In December, I spent a week in my favorite paradise in Colombia, training with some clear-eyed sages on the dynamics of the animal kingdom, did some cleaning up and made room for vision.  December 21, 2012 – no great surprise – turned out to be little more than a rather successful marketing scam for selling apocalypse survival kits and resort packages – and was celebrated throughout Latin America as much as it was dreaded by new age spiritualists.  Word on the street is that while the latter foretold a doomsday, their anxiety was perhaps owing to a misinterpretation of the Mayan teachings.  It wouldn’t be the first time that people had different interpretations of the same information; I guess this inconsistency is what creates the kaleidoscope of life, dizzying as it can be.


Miami


                                           

I’ve avoided consulting the oracles too extensively on the upcoming Year of the Snake – which actually doesn’t begin officially until February.  While 2012 involved big upheavals for a lot of people around me and certainly included dramatic shifts throughout the world on many levels, 2012 was my year (Year of the Dragon), and was less apocalyptic for me personally than for some of my compatriots.  I prefer a more subtle and on-going ‘unveiling’ rather than a big dramatic one -- I guess we don’t always get to choose – or maybe we do get to choose and we just don’t always realize we have a choice.  In any case, apparently lots of Chinese people scheduled their pregnancies and births for 2012, hoping to bear lucky and powerful babies – as dragons are reputed to be.  I’m going with my intuitive understanding of the focus of the Snake year -- to let go of that which no longer fits or suits you.  That’s why I was forced to buy three new bikinis. 

Miami
Miami
From cleansing and consciousness building to – well, we’ll just say a ‘different’ sort of consciousness, I teamed up with Doug in Miami for the new year – after a lovely visit to my family in Boston for Christmas.  Having recently watched “The Queen ofVersailles” on Netflix, I’d had my primer on Florida and the internal platform-wearing, boob job-donning, paparazzi-attracting glitterati -- and co-mingled among them in South Beach. . . sort of.  I did meet what Doug and I consider a 'spirit visitor' on New Year's Eve.  Doug and I had just made our wishes and set them into the flames, and he appeared out of nowhere and started asking me questions.  He was recovering from a bad trip -- and he watched The Snow's one and only and soon-to-be-accompanied music video and told me that I am a genius.  I'm pretty sure he wasn't still tripping but one never knows.  I did appreciate his enthusiasm and interest, and that he put down his box of raw food and his carrot juice and immersed himself completely on his iPhone, listening to the lyrics and understanding all the layers and details quite lovingly considered by the songwriter, the director and all participants.

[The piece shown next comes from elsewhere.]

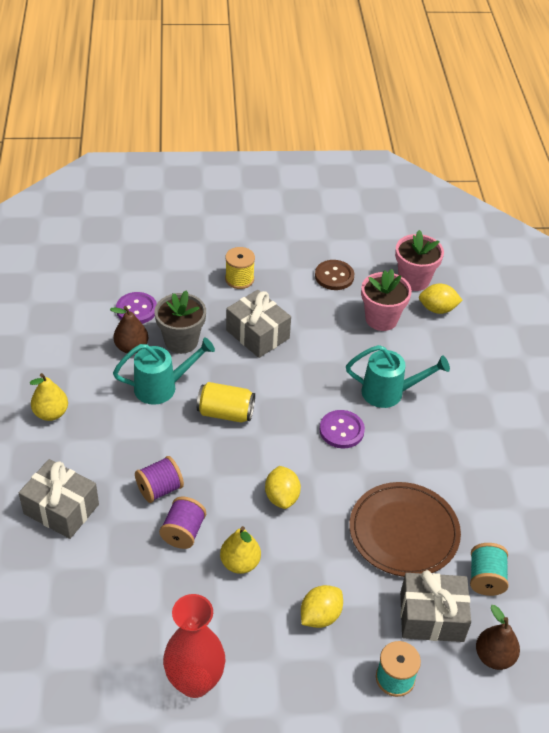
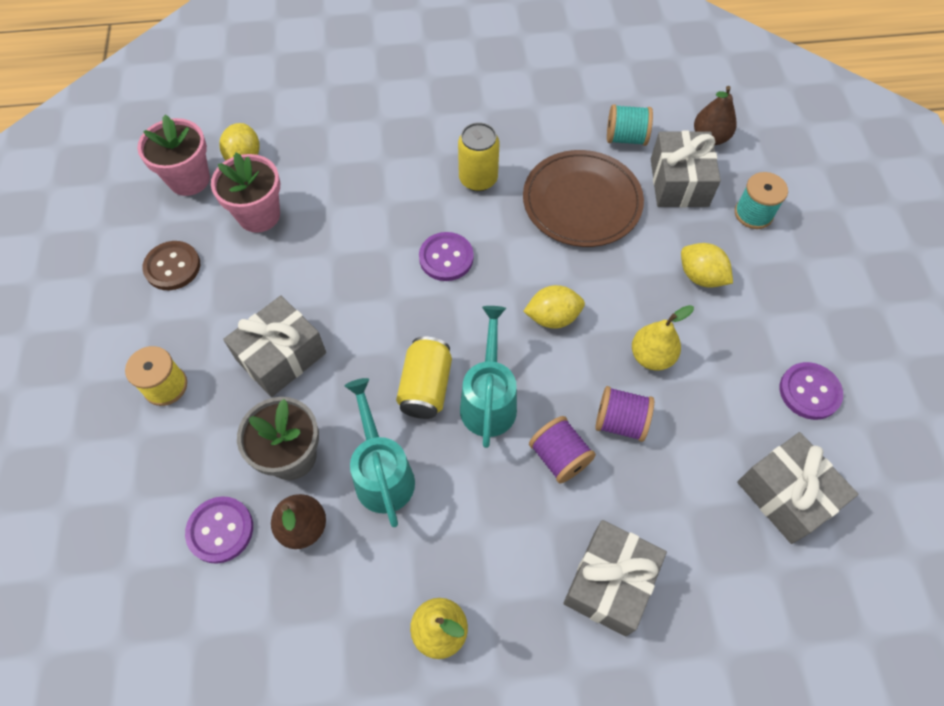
camera: 90 degrees left, 15 degrees up
(105, 640) = (786, 495): none -> grey gift
(195, 682) = (809, 392): red vase -> purple button
(389, 392) = (384, 210): turquoise watering can -> turquoise watering can (488, 401)
(425, 456) = (478, 179): none -> yellow can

Getting back to layers and the idea of finding the right balance between the old and the new, all the hotels along the strip in South Beach maintain their original signs and marquees – so most of the hotels have not one, but two names and identities.  In the Native American tradition, it would be sort of like ‘Dances With Wolves. . . and Also Wears Tranny Heels.’  I guess it’s these sorts of dualities and contradictions and layers that make us interesting.  The key is knowing when it’s time to employ the sugar scrub, shed the old skin, replace the running shoes, and step out into the new day in a costume that fits perfectly and makes you look like your hot amazing self.